Turning matrix diagonals to columns


I am looking for a matrix operation of the form: B = M*A*N where A is some general square matrix and M and N are the matrices I want to find. Such that the columns of B are the diagonals of A. The first column the main diagonal, the second the diagonal shifted by 1 from the main and so on.

e.g. In MATLAB syntax:

A = [1, 2, 3 
     4, 5, 6 
     7, 8, 9]

and

B = [1, 2, 3 
     5, 6, 4 
     9, 7, 8]

Edit: It seems a pure linear algebra solution doesn't exist. So I'll be more precise about what I was trying to do:

For some vector v of size 1 x m. Then define C = repmat(v,m,1). My matrix is A = C-C.';. Therefore, A is essentially all differences of values in v but I'm only interested in the difference up to some distance between values. Those are the diagonals of A; but m is so large that the construction of such m x m matrices causes out-of-memory issues. I'm looking for a way to extract those diagonals in a way that is as efficient as possible (in MATLAB).

Thanks!


Solution

  • If you're not actually looking for a linear algebra solution, then I would argue that constructing three additional matrices the same size as A using two matrix multiplications is very inefficient in both time and space complexity. I'm not sure it's even possible to find a matrix solution, given my limited knowledge of linear algebra, but even if it is it's sure to be messy.
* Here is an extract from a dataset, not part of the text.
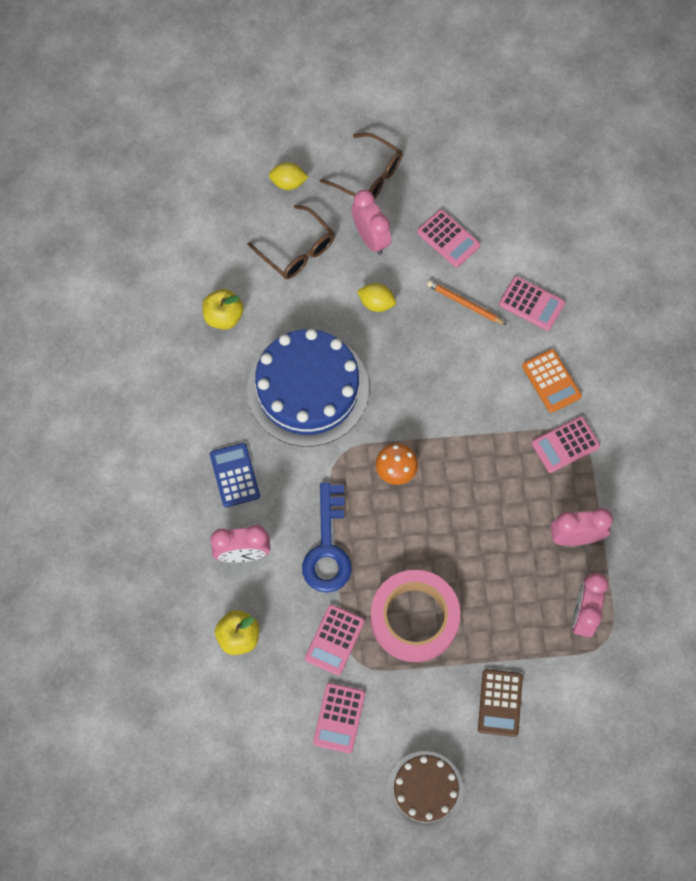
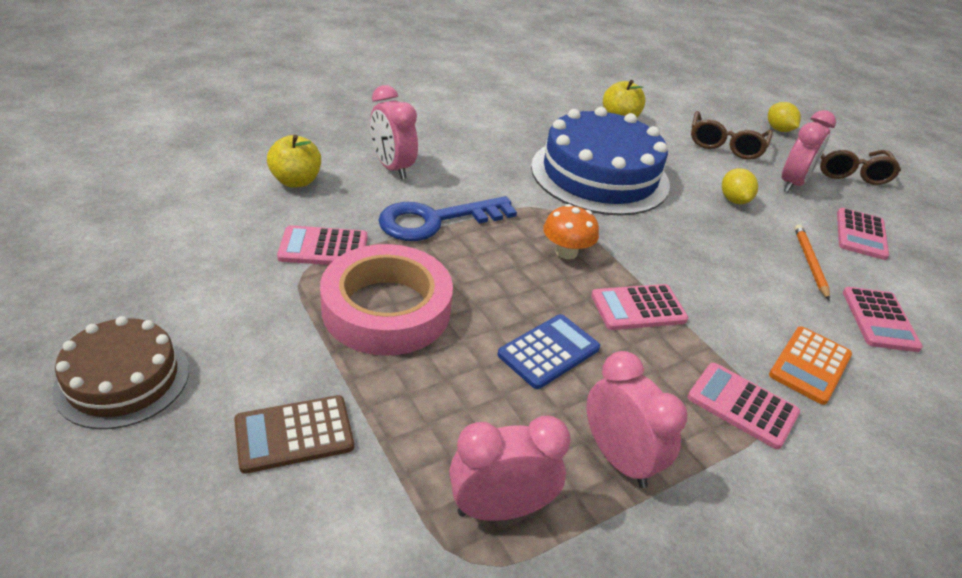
camera: 60 degrees right, 30 degrees down
(234, 475) = (472, 149): blue calculator -> blue calculator (548, 351)
(339, 718) = (218, 272): pink calculator -> pink calculator (638, 308)

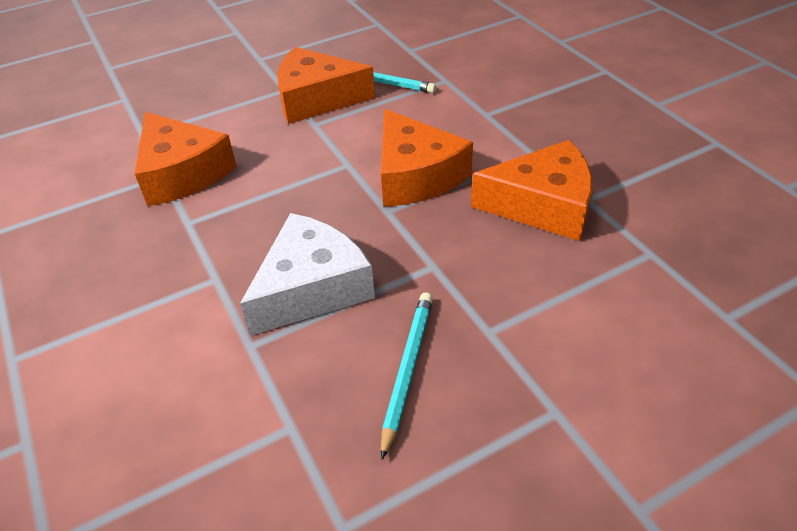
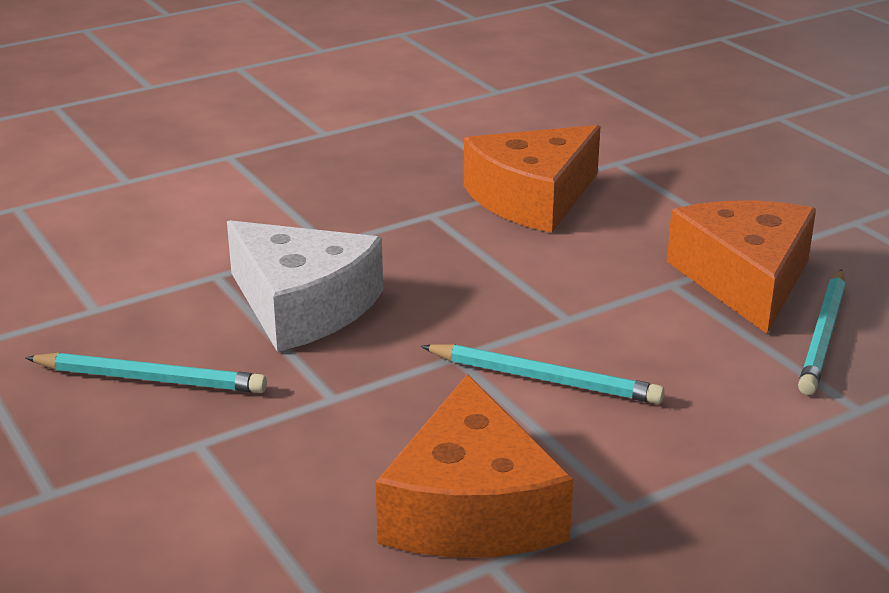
camera: 85 degrees right, 15 degrees down
(416, 175) = (544, 379): orange cheese -> turquoise pencil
    Since you say you only need the values along some diagonals, I'd construct only those diagonals using diag:

    A = [1 2 3;
         4 5 6;
         7 8 9];
    m = size(A, 1);   % assume A is square
    k = 1;            % let's get the k'th diagonal
    kdiag = [diag(A, k); diag(A, k-m)];
    
    kdiag =
    
       2
       6
       7
    

    Diagonal 0 is the main diagonal, diagonal m-1 (for an mxm matrix) is the last. So if you wanted all of B you could easily loop:

    B = zeros(size(A));
    for k = 0:m-1
       B(:,k+1) = [diag(A, k); diag(A, k-m)];
    end
    
    B =
    
       1   2   3
       5   6   4
       9   7   8
    

    From the comments:

    For v some vector of size 1xm. Then B=repmat(v,m,1). My matrix is A=B-B.'; A is essentially all differences of values in v but I'm only interested in the difference up to some distance between values.

    Let's say

    m = 4;
    v = [1 3 7 11];
    

    If you construct the entire matrix,

    B = repmat(v, m, 1);
    A = B - B.';
    
    A =
        0    2    6   10
       -2    0    4    8
       -6   -4    0    4
      -10   -8   -4    0
    

    The main diagonal is zeros, so that's not very interesting. The next diagonal, which I'll call k = 1 is

    [2 4 4 -10].'
    

    You can construct this diagonal without constructing A or even B by shifting the elements of v:

    k = 1;
    diag1 = circshift(v, m-k, 2) - v;
    
    diag1 =
    
        2    4    4  -10
    

    The main diagonal is given by k = 0, the last diagonal by k = m-1.